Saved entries
┄┄┄┄┄┄

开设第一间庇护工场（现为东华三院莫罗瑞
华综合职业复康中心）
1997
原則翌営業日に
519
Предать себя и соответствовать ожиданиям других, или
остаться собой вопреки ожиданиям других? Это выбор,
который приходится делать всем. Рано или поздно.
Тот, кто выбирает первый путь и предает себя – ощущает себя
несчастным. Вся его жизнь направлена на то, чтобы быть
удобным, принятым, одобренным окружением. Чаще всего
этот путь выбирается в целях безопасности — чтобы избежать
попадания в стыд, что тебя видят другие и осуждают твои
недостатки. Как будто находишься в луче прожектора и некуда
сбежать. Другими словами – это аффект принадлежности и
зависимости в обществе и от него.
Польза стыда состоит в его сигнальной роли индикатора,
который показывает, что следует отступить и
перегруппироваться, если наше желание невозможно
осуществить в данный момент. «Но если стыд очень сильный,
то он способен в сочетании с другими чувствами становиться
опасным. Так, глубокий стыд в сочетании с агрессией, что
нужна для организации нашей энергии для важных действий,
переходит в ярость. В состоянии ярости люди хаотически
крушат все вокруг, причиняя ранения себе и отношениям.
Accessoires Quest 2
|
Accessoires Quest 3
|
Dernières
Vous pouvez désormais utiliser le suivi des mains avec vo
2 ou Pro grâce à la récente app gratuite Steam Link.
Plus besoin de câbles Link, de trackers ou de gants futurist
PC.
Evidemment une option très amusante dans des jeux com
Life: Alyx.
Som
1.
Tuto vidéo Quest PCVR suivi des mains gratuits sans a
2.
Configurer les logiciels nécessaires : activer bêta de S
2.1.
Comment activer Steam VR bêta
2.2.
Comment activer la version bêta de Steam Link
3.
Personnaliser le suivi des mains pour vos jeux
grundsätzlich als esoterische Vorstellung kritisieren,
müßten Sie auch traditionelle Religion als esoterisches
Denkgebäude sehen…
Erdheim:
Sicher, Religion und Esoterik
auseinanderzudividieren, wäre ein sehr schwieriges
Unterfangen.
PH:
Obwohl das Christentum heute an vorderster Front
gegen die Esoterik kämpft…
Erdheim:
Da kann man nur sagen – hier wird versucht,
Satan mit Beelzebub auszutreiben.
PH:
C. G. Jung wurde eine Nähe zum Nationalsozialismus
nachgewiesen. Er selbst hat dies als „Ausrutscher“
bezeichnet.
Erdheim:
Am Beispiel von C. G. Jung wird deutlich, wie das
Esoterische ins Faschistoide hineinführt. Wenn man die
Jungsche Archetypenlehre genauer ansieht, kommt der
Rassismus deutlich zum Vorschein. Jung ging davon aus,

┄┄┄┄┄┄

WORK INSTRUCTIONS
Wherever the string "Quest" occurs in the data, copy the line that holds it.

EXPECTED OUTPUT
Accessoires Quest 2
Accessoires Quest 3
Tuto vidéo Quest PCVR suivi des mains gratuits sans a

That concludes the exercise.